Selected text: Begin

Sprint’s delay measurements were generally low and consistent, suggesting Sprint’s network won’t have any adverse ramifications on application performance. However, we did observe one 30-minute period in which something in the provider’s New York point of presence went seriously wrong. During this one bad patch -- the only one during the entire four-week test - delays approached the 1-second mark.
That kind of delay is large enough to have serious ill effects on application performance. For TCP traffic, such high delay can lead to retransmissions and loss of TCP sessions, as cited by several public studies (For more, click here).
Initially, we asked all ISPs to install GPS receivers at all sites so we could measure one-way delay. GPS is necessary to ensure precise synchronization between sender and receiver. Absent synchronization, measurements can be so far off that it’s possible to record "negative delay," where the receiver’s timestamp will indicate that it gets a packet before the transmitter has sent it.
All carriers except Sprint balked at the GPS idea, with most citing cost and logistical difficulties of GPS installation. Many ISP POPs are located in basements, far from the view of the sky, which a GPS receiver requires. Further, not all ISPs own the buildings that house their POPs. Getting permission to put up an antenna can be difficult.
As a fallback plan, we offered to measure other ISPs’ delay by synchronizing transmitters and receivers using the network time protocol (NTP). Unfortunately, this method didn’t work out. The issue that killed NTP as our back-up plan was jitter -- variations in timing -- between the clock sources and the cNode measurement instruments.
Despite our best efforts to reduce jitter (including use of multiple NTP sources), we couldn’t reduce it below our goal of 2 msec. Rather than use imprecise clocks, we simply dropped one-way delay measurements for all providers not using GPS.
Informed that other providers wouldn’t be using GPS, Sprint still requested we go ahead with one-delay numbers for its network. The company said it already had committed to use GPS, and had installed receivers specifically for this project.
Generally, Sprint’s delay numbers were quite low, with a minimum of 8.71 msec and an average of 18.77 msec across all measurements. Further, the standard deviation of latency for all city pairs was 7.74 msec, indicating relatively little variance from the average across different city pairs or traffic types (TCP and User Datagram Protocol [UDP]).
In nearly all cases, the one-way delays we recorded were only a bit higher than the speed-of-light propagation delays for the distances involved.
As good as Sprint’s overall delay numbers are, they didn’t prevent something from going awry at its New York POP on Aug. 27. Starting around 10:15 p.m. EST and lasting until almost 10:45 p.m., delay measurements climbed a 100fold for streams headed from New York to Chicago or Fort Worth, Texas. Maximum delays to San Jose did not increase, and traffic headed to New York showed no sign of trouble.

Selected text: End
Data for analysis: Begin

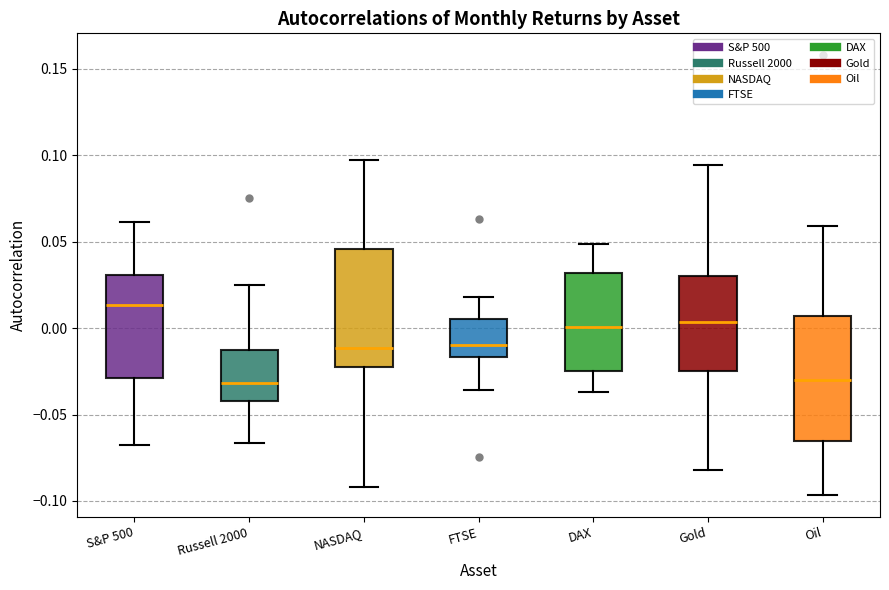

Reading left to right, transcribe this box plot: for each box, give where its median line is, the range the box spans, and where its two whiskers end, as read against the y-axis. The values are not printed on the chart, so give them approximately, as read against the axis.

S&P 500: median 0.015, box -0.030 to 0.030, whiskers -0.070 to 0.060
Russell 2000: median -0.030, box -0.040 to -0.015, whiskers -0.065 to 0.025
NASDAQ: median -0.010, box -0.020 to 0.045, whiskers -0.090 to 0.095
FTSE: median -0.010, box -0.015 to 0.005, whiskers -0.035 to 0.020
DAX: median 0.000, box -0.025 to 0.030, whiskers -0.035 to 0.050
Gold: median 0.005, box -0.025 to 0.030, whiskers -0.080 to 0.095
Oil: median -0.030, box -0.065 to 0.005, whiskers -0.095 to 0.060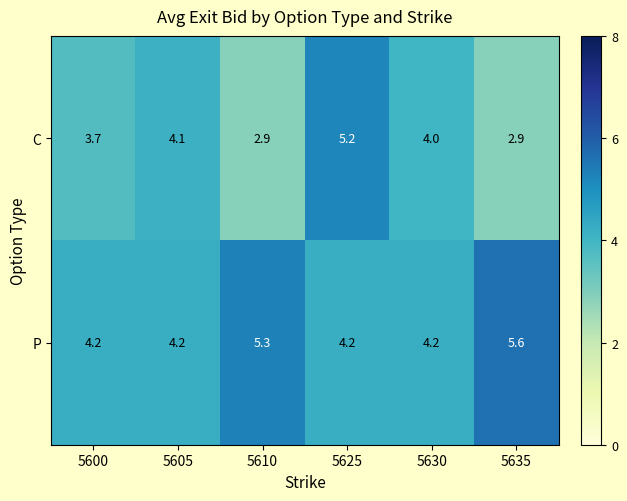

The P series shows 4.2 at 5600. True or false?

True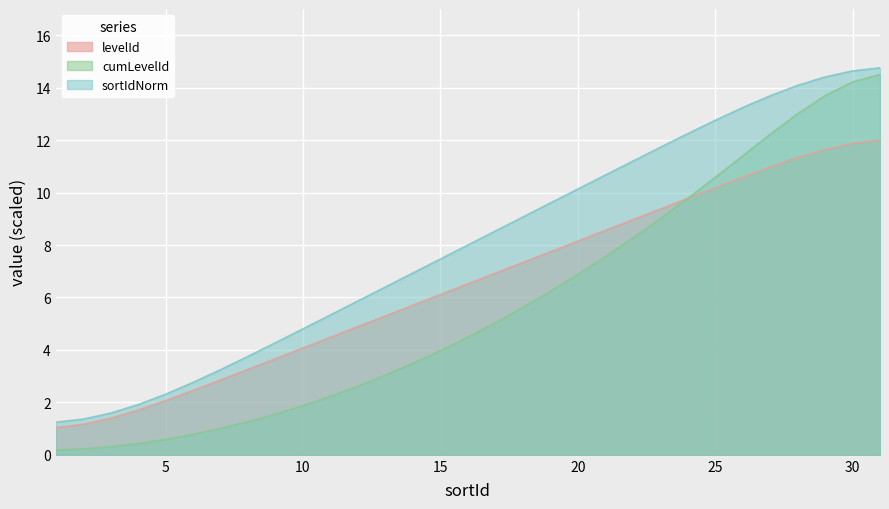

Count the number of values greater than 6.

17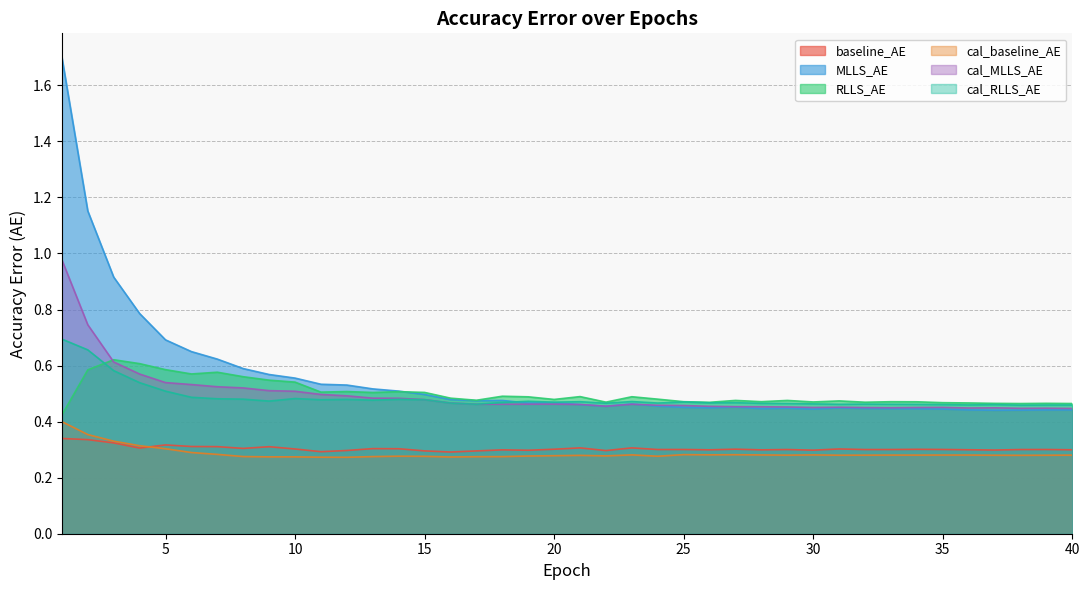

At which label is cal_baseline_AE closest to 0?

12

Data for analysis: End

Study questions -
**1)** Please list every city named in the Sprint delay passage.
**2)** In the Sprint delay passage, what jitter goal could the testers not get below with NTP?

Answers for each item -
**1)** New York, Chicago, Fort Worth (Texas), San Jose

**2)** 2 msec